On Monday, March 2nd, the first confirmed COVID-19 patient in New York arrived at NewYork-Presbyterian Hospital/Columbia University Irving Medical Center. That afternoon, Maura Abbott, PhD, CPNP, and a team of oncology nurses and staff sprung to action, working around-the-clock to set up what is known now as the HIP COVID-19 Fever Clinic. For the past two months, the clinic has been responsible for keeping the Herbert Irving Pavilion (HIP)—where the bulk of cancer patients are seen—a COVID-19 secure zone.
“I was actually in the clinic that day as the daily NP and my phone started ringing off the hook and text messages were flying in,” says Abbott, director of the Oncology Sub-Specialty Program in the Division of Hematology/Oncology at Columbia and assistant professor in the School of Nursing. “We met with [division chief] Dr. Gary Schwartz, and minutes later, I started putting together the initial screening and isolation plan that would expand to the HIP COVID-19 Fever clinic.”

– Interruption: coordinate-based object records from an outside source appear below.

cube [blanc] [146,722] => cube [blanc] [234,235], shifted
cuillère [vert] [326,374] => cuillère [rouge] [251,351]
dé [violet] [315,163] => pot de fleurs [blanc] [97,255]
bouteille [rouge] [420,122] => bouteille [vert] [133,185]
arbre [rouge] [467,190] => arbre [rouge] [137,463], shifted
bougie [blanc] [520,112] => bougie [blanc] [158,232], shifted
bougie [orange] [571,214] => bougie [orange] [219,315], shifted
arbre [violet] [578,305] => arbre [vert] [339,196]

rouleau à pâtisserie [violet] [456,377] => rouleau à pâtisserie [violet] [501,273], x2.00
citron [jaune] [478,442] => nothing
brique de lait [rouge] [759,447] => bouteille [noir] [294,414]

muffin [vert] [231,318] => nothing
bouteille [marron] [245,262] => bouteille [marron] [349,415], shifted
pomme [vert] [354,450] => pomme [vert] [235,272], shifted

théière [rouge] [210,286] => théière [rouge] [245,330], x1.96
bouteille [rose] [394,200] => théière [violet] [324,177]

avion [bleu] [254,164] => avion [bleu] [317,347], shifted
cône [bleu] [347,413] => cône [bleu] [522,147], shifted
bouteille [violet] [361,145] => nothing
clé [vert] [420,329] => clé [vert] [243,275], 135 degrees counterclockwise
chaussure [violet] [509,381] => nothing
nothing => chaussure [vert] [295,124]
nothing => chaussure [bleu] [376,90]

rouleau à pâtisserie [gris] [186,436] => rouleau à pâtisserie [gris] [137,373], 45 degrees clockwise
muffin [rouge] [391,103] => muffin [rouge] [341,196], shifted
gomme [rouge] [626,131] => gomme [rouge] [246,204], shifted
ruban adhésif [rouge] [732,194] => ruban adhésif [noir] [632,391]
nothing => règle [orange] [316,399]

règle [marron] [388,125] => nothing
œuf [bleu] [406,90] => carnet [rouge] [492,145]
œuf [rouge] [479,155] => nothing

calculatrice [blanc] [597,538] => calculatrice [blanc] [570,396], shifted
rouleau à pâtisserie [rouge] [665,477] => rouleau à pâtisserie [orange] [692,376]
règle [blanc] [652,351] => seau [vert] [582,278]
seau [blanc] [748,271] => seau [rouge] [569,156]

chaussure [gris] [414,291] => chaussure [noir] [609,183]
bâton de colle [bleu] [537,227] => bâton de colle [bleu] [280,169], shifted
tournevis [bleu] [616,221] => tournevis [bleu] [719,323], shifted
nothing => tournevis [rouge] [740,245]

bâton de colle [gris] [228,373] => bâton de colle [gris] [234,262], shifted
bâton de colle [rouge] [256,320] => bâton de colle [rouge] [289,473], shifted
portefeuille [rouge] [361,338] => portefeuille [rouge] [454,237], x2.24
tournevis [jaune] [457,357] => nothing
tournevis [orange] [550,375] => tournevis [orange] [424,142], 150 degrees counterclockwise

In full operation by March 16, the HIP COVID-19 Fever Clinic has been instrumental in the medical center’s rapid response to the global pandemic. In the first few days of COVID-19, before positive cases in New York City bombarded hospitals in every borough, Abbott and her team quickly began to screen all patients who arrived in the lobby of the building, carefully isolating and triaging patients and visitors who may be positive for the virus. People who were deemed “unstable” were immediately sent to the emergency room, and those with fever and who presented mild symptoms were sent home and asked to reschedule their appointments. For their safety, visitors were required to remain in the lobby or wait elsewhere.
Maintaining a COVID-19 secure zone
On March 25, just three weeks after COVID-19 hit NewYork-Presbyterian/Columbia, the HIP Fever Clinic expanded to serve as an official coronavirus testing site. On a daily basis, the clinic tests some 40 people and triages and surveys about 300.
“We’ve grown rapidly. We’re testing anyone eligible for testing,” says Abbott. “We’re seeing all patients—symptomatic and asymptomatic. At first, we wanted to just quickly make sure our cancer patients were not exposed, and now our mission and goal is to keep all of HIP a COVID-19 secure zone.”
For Abbott, jumping into the COVID-19 fray was a non-discussion; she immediately led the charge. Just a week into prepping and planning for the clinic, however, Abbott tested positive for the virus.
“I knew I had prolonged exposure to a COVID patient,” she says. “We didn’t know much then about COVID-19. By that first weekend in the clinic, I was sick, and stayed sick the following 10 days.”
Abbott turned to her co-pilot, Claire Brieva, an oncology nurse practitioner in the Division of Hematology/Oncology and a 2018 graduate of the School of Nursing. Together, the pair has led the operational end of the Fever Clinic, with partners from obstetrics, cardiology, and cancer leadership to Columbia facilities, NewYork-Presbyterian, and public safety. Since NewYork-Presbyterian/Columbia began its “re-open” in mid-May to patients with elective surgeries scheduled, the clinic has tripled their staff of nurses, nurse technicians, and nursing graduate students.
“We’ve had to coordinate care with every single provider in this building and we are making sure that patient care is first and foremost,” says Brieva. “There is an enormous amount of pressure to make sure HIP remains a COVID-19 secure and safe zone, but at the same time, I have amazing people working with me. It is a collaborative effort, and I feel empowered by this experience.”
The HIP Fever Clinic will continue to operate for as long as the pandemic lasts and holds appointments Mondays through Fridays, from 7:00 a.m. to 5:00 p.m. Undoubtedly, this pandemic has forced many across Columbia, NewYork-Presbyterian Hospital and the Herbert Irving Comprehensive Cancer Center into action. Many people have also been thrown into a new daily routine—working from home, sheltering-in-place, and social distancing. For the nurses of the HIP Fever Clinic, this pandemic has proved to be a high-anxiety and also high-rewarding time.
“I feel so proud that we’re doing this,” says Brieva. “We’ve really taken steps to make sure our patients are as safe as possible.”
“In many ways, I feel lucky,” adds Abbott. “Yes, there’s a lot of fear and anxiety in what we’re doing, but there are also real live patients, and I can help take care of them. To me, that’s the most rewarding thing of all.”